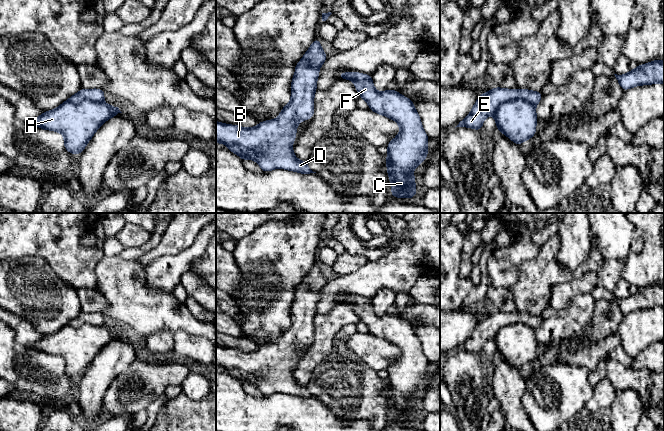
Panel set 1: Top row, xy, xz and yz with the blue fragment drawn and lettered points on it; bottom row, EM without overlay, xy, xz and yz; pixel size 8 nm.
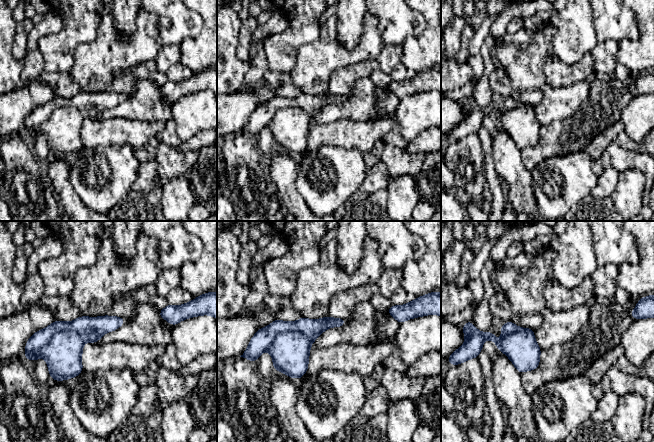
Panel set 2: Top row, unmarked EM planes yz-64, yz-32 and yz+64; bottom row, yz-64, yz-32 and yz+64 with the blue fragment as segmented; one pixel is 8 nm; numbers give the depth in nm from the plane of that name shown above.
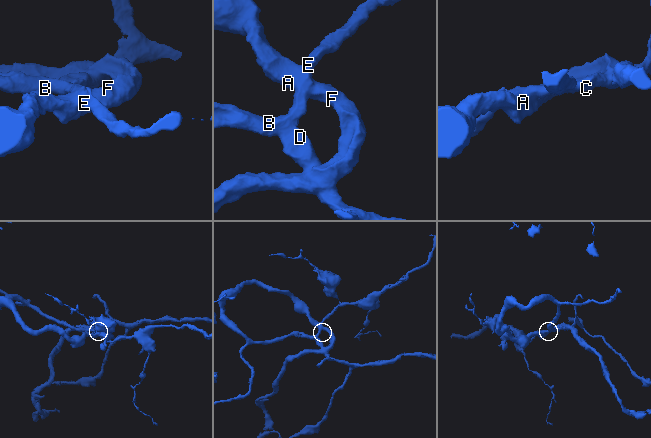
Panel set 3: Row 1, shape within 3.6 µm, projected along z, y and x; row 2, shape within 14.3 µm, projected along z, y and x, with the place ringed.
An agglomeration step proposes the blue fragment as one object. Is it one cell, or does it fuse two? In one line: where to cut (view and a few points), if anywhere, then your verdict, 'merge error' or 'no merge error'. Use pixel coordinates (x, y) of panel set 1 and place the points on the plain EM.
no cut; no merge error

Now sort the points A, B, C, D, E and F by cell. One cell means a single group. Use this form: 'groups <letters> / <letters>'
groups A B C D E F

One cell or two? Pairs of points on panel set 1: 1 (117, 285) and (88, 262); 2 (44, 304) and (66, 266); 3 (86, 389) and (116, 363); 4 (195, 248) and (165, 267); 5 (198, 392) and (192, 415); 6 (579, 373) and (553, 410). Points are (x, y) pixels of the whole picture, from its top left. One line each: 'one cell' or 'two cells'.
1: two cells
2: two cells
3: one cell
4: one cell
5: two cells
6: one cell

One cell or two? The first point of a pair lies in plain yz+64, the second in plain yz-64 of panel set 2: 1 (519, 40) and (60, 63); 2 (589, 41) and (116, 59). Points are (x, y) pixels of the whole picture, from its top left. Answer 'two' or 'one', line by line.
1: one
2: two

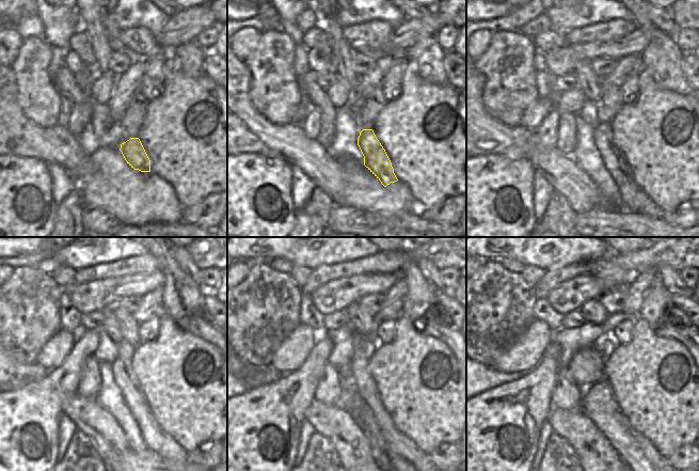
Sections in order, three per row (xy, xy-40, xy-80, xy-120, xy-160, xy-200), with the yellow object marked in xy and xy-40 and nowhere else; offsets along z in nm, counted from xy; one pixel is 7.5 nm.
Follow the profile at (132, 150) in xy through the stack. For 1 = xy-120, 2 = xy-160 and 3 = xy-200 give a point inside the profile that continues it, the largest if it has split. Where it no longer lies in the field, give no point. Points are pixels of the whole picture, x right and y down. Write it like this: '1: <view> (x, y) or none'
1: xy-120 (154, 438)
2: xy-160 (396, 442)
3: xy-200 (650, 452)

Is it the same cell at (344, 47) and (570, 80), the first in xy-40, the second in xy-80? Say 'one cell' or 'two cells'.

————————

• _Work instruction_
Please output each line above exactly and omit all images.

• _Exercise response_
Panel set 1: Top row, xy, xz and yz with the blue fragment drawn and lettered points on it; bottom row, EM without overlay, xy, xz and yz; pixel size 8 nm.
Panel set 2: Top row, unmarked EM planes yz-64, yz-32 and yz+64; bottom row, yz-64, yz-32 and yz+64 with the blue fragment as segmented; one pixel is 8 nm; numbers give the depth in nm from the plane of that name shown above.
Panel set 3: Row 1, shape within 3.6 µm, projected along z, y and x; row 2, shape within 14.3 µm, projected along z, y and x, with the place ringed.
An agglomeration step proposes the blue fragment as one object. Is it one cell, or does it fuse two? In one line: where to cut (view and a few points), if anywhere, then your verdict, 'merge error' or 'no merge error'. Use pixel coordinates (x, y) of panel set 1 and place the points on the plain EM.
no cut; no merge error

Now sort the points A, B, C, D, E and F by cell. One cell means a single group. Use this form: 'groups <letters> / <letters>'
groups A B C D E F

One cell or two? Pairs of points on panel set 1: 1 (117, 285) and (88, 262); 2 (44, 304) and (66, 266); 3 (86, 389) and (116, 363); 4 (195, 248) and (165, 267); 5 (198, 392) and (192, 415); 6 (579, 373) and (553, 410). Points are (x, y) pixels of the whole picture, from its top left. One line each: 'one cell' or 'two cells'.
1: two cells
2: two cells
3: one cell
4: one cell
5: two cells
6: one cell

One cell or two? The first point of a pair lies in plain yz+64, the second in plain yz-64 of panel set 2: 1 (519, 40) and (60, 63); 2 (589, 41) and (116, 59). Points are (x, y) pixels of the whole picture, from its top left. Answer 'two' or 'one', line by line.
1: one
2: two

Sections in order, three per row (xy, xy-40, xy-80, xy-120, xy-160, xy-200), with the yellow object marked in xy and xy-40 and nowhere else; offsets along z in nm, counted from xy; one pixel is 7.5 nm.
Follow the profile at (132, 150) in xy through the stack. For 1 = xy-120, 2 = xy-160 and 3 = xy-200 give a point inside the profile that continues it, the largest if it has split. Where it no longer lies in the field, give no point. Points are pixels of the whole picture, x right and y down. Write it like this: '1: <view> (x, y) or none'
1: xy-120 (154, 438)
2: xy-160 (396, 442)
3: xy-200 (650, 452)

Is it the same cell at (344, 47) and (570, 80), the first in xy-40, the second in xy-80? Say 'one cell' or 'two cells'.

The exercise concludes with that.